Document section:

++++

Water Stories from the Maghreb and the Middle East

Water in Tunisia: Poverty Line and Impoverishment Plans

It is a commonplace to say that a water shortage threatens Tunisia. What is more at stake is the evolution of its uses and the distribution of the resource. However, intensive agriculture for export is leading water consumption, while the basic rate for Tunisians is rising sharply.

Watering of cereal field by pressure irrigation system in El-Brahimi, governorate of Jendouba
Lisode/Flickr

“Thirst Threatens Tunisia,” “Tunisia Experiences Water Poverty,” “Water Scarcity is Tunisia’s Imminent Danger” and “Scarcity of Water Resources Threatens Country’s Future.” These are some headlines/keywords that are resonant in official speeches and media coverage in connection with the water issue.

But what does “water poverty” really mean? And if there is poverty, is it natural and traditional? Or is it caused by human behaviors and policies? Does Tunisia its appraise water resources? In an attempt to answer these questions, we decided to examine statistics and data demonstrated in many reports and studies issued by official, research and association bodies. Additionally, we asked questions to experts, researchers and civil activities concerned with water issues.

++++

Information supplied:
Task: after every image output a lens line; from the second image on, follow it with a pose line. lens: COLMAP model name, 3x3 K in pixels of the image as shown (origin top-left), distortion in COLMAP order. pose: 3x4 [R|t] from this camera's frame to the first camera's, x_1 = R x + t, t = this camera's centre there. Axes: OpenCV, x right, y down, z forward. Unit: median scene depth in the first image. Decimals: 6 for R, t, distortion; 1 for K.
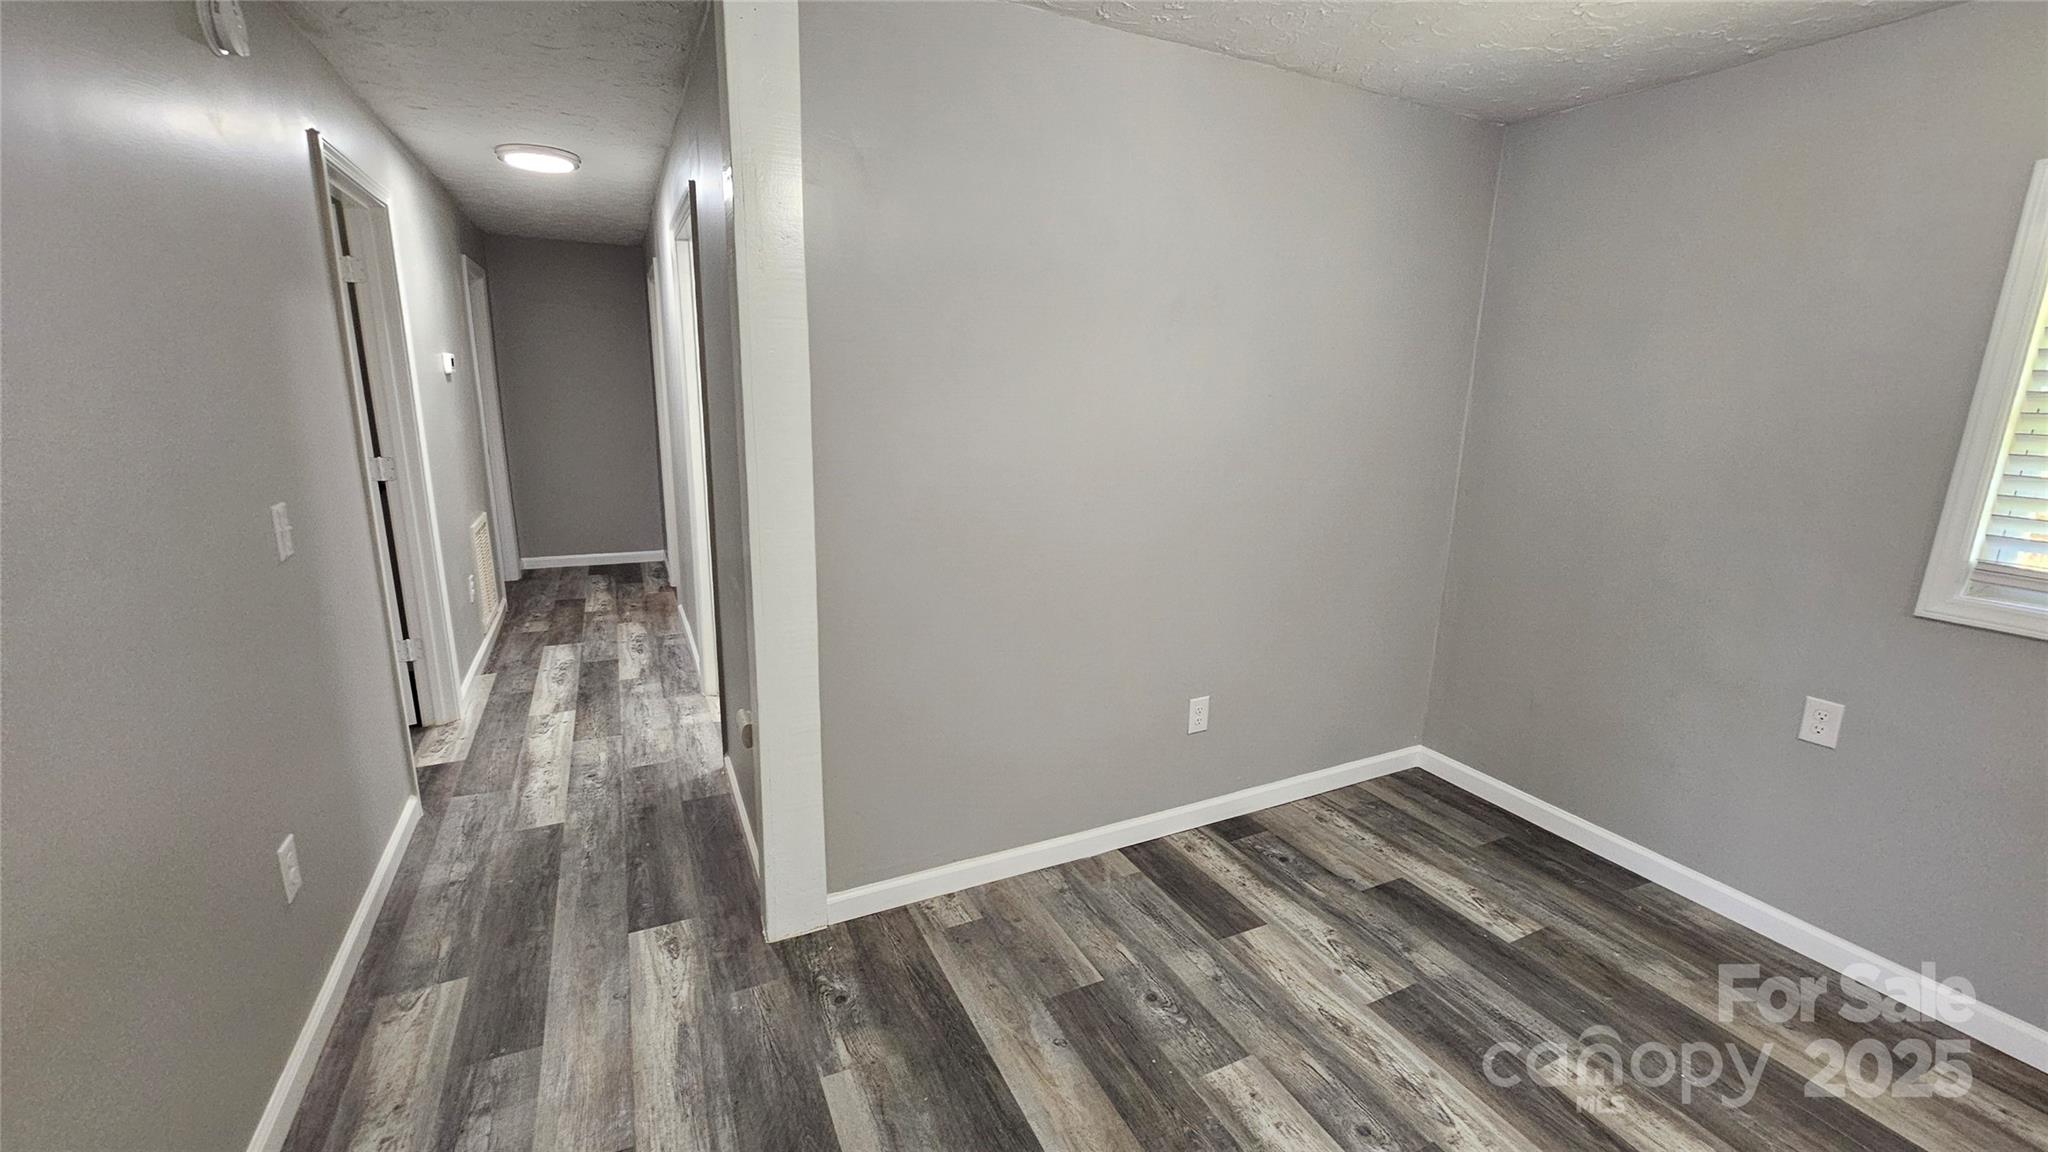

++++

Required action A: Extract from the Tunisia water article the stretch from "Water in Tunisia: Poverty" through "the water issue.".
Required action B: Summarize the Tunisia water article in two sentences.
Required action C: According to the Tunisia water article, what is leading water consumption in the country?
Work from the Tunisia water article alone, not from the listing.

Worked solution A:
Water in Tunisia: Poverty Line and Impoverishment Plans

It is a commonplace to say that a water shortage threatens Tunisia. What is more at stake is the evolution of its uses and the distribution of the resource. However, intensive agriculture for export is leading water consumption, while the basic rate for Tunisians is rising sharply.

Watering of cereal field by pressure irrigation system in El-Brahimi, governorate of Jendouba
Lisode/Flickr

“Thirst Threatens Tunisia,” “Tunisia Experiences Water Poverty,” “Water Scarcity is Tunisia’s Imminent Danger” and “Scarcity of Water Resources Threatens Country’s Future.” These are some headlines/keywords that are resonant in official speeches and media coverage in connection with the water issue.

Worked solution B: Beyond the often-repeated warning of a water shortage, what matters more in Tunisia is how water uses are changing and how the resource is distributed: intensive agriculture for export leads consumption while the basic rate for Tunisians rises sharply. Because headlines about thirst and water scarcity recur in official speeches and media coverage, the authors examined statistics and data from official, research and association reports and questioned experts and researchers to ask what "water poverty" means and whether it is natural or caused by human behavior and policy.

Worked solution C: Intensive agriculture for export.